*EXTRAIT DU DOCUMENT*.
════

La petite entreprise forestière type est par conséquent fortement tributaire de ce que lui apportent l'entrepreneur et sa famille. Tout en étant vraisemblablement compétent en matière de techniques artisanales, l'entrepreneur est souvent peu versé en gestion et commercialisation, fonctions qu'il doit néanmoins assumer en plus de son travail de production. Ses employés, membres de la famille ou apprentis, n'ont en règle générale aucune formation formelle en matière de technique ou de gestion.

Très peu de ces petites entreprises ont recours à une mécanisation quelconque; elles emploient surtout des outils manuels. La production est rarement spécialisée et se fait en général sur commande ou par petits lots. Le travail présente des fluctuations saisonnières, en fonction des revenus et des activités agricoles. La structure de la production ne favorise pas l'acquisition de savoir-faire technique de pointe, et le coût élevé de la formation professionnelle est un autre obstacle à cet égard.

Taille des entreprises et place dans l'économie

En dépit de la très petite taille unitaire de bon nombre d'entreprises d'industrie forestière rurales, les effectifs totaux de main-d'œuvre qu'elles emploient sont généralement de plusieurs fois supérieurs à ceux des usines de moyenne ou grande taille qui constituent le reste de l'industrie du bois. Des enquêtes récentes ont montré que l'emploi y était de trois fois (en Jamaïque) à quinze fois (en Zambie) celui des grandes usines (FAO, 1985). En Zambie, les 137400 personnes travaillant dans les petites entreprises d'industrie forestière en 1985 représentaient 29 pour cent de l'emploi total dans toutes les industries (Fisseha et Milimo, 1986).

════

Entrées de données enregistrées
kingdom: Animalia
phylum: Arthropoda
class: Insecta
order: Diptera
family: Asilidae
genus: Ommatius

════

*TÂCHE DEMANDÉE 1*.
Répondez aux questions suivantes d'après l'extrait sur les petites entreprises forestières.
(a) Qui sont en règle générale les employés de l'entrepreneur ?
(b) En fonction de quoi le travail présente-t-il des fluctuations saisonnières ?
(c) Combien de personnes travaillaient dans les petites entreprises d'industrie forestière en Zambie en 1985 ?
*TÂCHE DEMANDÉE 2*. Transcrivez sans aucune modification le passage de l'extrait sur les petites entreprises forestières qui va de « La petite entreprise » à « ou de gestion. ».

*SOLUTION COMPLÈTE 1*.
(a) Des membres de la famille ou des apprentis.
(b) En fonction des revenus et des activités agricoles.
(c) 137400 personnes.

*SOLUTION COMPLÈTE 2*.
La petite entreprise forestière type est par conséquent fortement tributaire de ce que lui apportent l'entrepreneur et sa famille. Tout en étant vraisemblablement compétent en matière de techniques artisanales, l'entrepreneur est souvent peu versé en gestion et commercialisation, fonctions qu'il doit néanmoins assumer en plus de son travail de production. Ses employés, membres de la famille ou apprentis, n'ont en règle générale aucune formation formelle en matière de technique ou de gestion.